WORK INSTRUCTION:
Search the material for the string "depth" and copy each line where it occurs.

=== DATA EXTRACTS ===

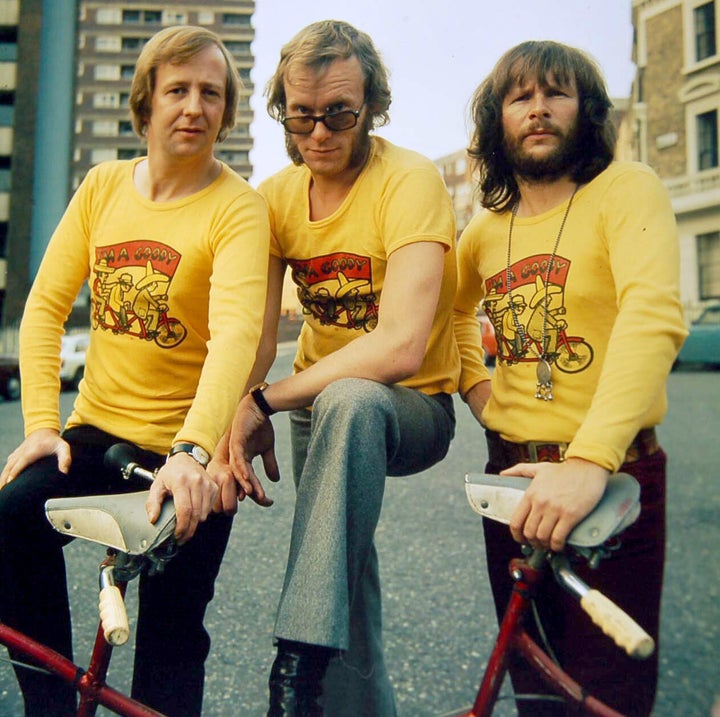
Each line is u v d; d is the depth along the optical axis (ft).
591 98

===
=== DATA EXTRACTS ===

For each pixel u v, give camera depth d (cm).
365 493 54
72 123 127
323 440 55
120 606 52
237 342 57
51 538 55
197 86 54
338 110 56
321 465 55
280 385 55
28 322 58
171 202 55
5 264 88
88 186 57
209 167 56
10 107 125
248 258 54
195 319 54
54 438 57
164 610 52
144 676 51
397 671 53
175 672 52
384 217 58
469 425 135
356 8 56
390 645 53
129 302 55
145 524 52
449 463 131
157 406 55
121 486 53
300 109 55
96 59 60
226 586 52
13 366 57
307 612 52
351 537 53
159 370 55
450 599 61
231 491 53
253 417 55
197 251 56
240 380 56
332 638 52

===

OUTPUT BELOW:
Each line is u v d; d is the depth along the optical axis (ft).
For each pixel u v, give camera depth d (cm).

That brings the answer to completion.